Reviewed by Lesley Reed
Adelaide Repertory Theatre’s production of Tracy Letts’ epic play, August: Osage County is wonderful. Directed by David Sinclair, the sublimely talented cast perform as an excellent ensemble in this darkly comic but tragically real drama.
The play is the story of a dysfunctional mid-western American family that, when forced to gather together following the disappearance of alcoholic patriarch Beverley Weston, completes the familial disintegration by exposing long-held secrets, lies and deceptions. Chief among the protagonists are the women of the family, including Beverley’s drug-addicted and caustic-tongued wife Violet and her three strong-willed daughters, Barbara, Ivy and Karen.
Nikki Fort embodies Violet, the cigarette-smoking, pill-popping matriarch. Fort takes care not to overplay Violet and in doing so, gives a memorable performance.
Threatening to steal every scene she’s in, Sue Wylie is hysterically funny as Mattie-Fae, Violet’s loud and insensitive sister.
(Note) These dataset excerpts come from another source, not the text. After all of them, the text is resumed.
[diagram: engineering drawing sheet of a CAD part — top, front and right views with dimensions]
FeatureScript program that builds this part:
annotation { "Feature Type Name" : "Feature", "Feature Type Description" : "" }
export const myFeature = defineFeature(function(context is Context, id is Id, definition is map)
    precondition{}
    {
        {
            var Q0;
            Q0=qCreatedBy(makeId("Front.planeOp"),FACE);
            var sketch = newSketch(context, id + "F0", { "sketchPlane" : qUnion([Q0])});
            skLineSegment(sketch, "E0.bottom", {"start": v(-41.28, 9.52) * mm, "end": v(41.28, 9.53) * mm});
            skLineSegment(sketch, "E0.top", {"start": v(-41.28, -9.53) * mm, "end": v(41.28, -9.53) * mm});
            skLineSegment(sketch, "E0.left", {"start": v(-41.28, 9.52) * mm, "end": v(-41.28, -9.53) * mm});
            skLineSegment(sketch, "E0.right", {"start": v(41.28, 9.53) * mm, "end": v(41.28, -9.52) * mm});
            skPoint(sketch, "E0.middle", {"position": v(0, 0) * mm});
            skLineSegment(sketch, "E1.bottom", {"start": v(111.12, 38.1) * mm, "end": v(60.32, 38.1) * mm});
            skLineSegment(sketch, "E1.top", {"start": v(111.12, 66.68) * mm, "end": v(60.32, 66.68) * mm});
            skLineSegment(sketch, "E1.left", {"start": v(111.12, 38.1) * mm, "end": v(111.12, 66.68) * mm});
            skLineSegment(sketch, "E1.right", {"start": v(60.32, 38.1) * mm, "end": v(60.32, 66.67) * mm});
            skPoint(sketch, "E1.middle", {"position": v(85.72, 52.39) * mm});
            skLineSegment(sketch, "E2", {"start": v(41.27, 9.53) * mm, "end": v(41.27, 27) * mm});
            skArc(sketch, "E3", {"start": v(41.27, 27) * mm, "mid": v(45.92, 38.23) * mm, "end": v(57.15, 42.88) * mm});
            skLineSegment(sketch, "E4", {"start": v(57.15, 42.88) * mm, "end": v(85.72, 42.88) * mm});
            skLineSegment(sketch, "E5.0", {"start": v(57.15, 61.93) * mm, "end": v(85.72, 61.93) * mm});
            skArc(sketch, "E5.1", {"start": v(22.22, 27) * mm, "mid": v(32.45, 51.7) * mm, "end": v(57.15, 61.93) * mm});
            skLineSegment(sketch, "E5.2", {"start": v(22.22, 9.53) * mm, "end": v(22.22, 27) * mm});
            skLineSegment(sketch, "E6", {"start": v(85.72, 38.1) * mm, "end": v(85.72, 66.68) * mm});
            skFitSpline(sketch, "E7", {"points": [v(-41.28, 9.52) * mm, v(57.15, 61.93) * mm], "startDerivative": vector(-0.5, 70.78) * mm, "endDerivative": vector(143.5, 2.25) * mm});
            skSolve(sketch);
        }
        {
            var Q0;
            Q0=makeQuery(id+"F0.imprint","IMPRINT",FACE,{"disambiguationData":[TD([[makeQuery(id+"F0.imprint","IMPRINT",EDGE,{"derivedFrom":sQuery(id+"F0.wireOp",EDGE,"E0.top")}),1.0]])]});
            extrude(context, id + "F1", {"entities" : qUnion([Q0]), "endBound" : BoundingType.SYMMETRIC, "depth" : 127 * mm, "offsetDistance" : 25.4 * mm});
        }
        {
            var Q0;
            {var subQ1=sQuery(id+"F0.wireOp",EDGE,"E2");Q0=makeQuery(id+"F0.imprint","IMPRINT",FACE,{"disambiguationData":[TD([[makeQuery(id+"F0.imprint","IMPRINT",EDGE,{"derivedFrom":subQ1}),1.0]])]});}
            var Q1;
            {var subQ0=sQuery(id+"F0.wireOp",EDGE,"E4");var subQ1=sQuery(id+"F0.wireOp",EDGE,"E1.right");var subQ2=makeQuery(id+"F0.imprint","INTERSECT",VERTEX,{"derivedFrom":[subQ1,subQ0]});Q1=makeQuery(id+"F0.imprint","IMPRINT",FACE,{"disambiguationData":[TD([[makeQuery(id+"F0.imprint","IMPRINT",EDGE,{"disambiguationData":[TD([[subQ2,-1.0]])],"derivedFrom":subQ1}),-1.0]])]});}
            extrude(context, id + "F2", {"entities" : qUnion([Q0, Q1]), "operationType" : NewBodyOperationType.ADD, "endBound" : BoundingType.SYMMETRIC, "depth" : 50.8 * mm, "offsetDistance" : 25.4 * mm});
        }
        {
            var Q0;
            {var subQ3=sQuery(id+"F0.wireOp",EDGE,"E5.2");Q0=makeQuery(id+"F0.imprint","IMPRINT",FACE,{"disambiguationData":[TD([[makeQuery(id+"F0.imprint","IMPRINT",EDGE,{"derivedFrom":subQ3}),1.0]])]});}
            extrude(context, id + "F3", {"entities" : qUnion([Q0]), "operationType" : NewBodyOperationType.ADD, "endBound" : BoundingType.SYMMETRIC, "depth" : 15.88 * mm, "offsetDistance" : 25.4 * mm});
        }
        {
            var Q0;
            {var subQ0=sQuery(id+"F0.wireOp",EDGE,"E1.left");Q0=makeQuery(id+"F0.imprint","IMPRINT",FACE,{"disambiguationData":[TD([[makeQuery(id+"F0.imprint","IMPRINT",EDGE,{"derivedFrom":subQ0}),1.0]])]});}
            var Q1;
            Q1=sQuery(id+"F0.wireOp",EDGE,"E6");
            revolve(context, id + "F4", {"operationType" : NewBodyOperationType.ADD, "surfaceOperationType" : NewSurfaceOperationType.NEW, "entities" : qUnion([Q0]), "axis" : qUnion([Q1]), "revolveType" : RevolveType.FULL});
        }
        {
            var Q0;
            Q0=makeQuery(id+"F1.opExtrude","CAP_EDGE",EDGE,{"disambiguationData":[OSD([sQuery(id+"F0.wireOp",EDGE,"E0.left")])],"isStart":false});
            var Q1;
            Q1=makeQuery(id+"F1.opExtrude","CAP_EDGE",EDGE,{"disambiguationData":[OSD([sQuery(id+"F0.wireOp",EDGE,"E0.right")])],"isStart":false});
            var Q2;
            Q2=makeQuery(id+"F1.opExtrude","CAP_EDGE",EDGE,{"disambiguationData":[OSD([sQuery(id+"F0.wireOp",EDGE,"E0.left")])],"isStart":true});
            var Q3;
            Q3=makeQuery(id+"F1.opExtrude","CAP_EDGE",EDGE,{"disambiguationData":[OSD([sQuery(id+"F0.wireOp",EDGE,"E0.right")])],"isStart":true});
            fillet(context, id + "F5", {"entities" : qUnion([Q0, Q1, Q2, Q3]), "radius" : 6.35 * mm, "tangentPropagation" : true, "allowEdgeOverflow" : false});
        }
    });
Helen Geoffreys is superb as Violet’s eldest daughter Barbara. Her fine performance grows the character, layer by layer, until when taking charge of the dysfunctional household, we see Barbara’s likeness to her mother shine starkly through.
The middle one amongst Violet’s daughters, Ivy is desperate for a life of her own, just as her sisters have had. Bronwen James is poignantly real and beautifully controlled in the role.
Lisa Lacy is very good as the shallow, self-absorbed youngest daughter Karen and Amanda Adamuszek is a typical rebellious teenager as Violet’s granddaughter Jean.
Performed by Tom Carney, Adam Tuominen, Rodney Hutton, Alan Fitzpatrick and Nicholas Bishop, the male characters of August: Osage County are very well-acted, all of them providing terrific contrasts and foils to the strong-willed women.
Melissa Esposito, as Violet’s young native-American housekeeper, plays her as a very normal person quietly observing a household of damaged souls; a very good performance.
August: Osage County is a very long play. On opening night the first act took a while to gain momentum, but the second and third acts were wonderful. The dinner scene was one of the best-directed pieces of theatre I’ve seen on the amateur stage.
Forget the critically panned movie version of August: Osage County; the original play is Pulitzer-Prize-winning. Who knows, the Adelaide Repertory Theatre’s production may well have set a high bar for Adelaide’s awards too.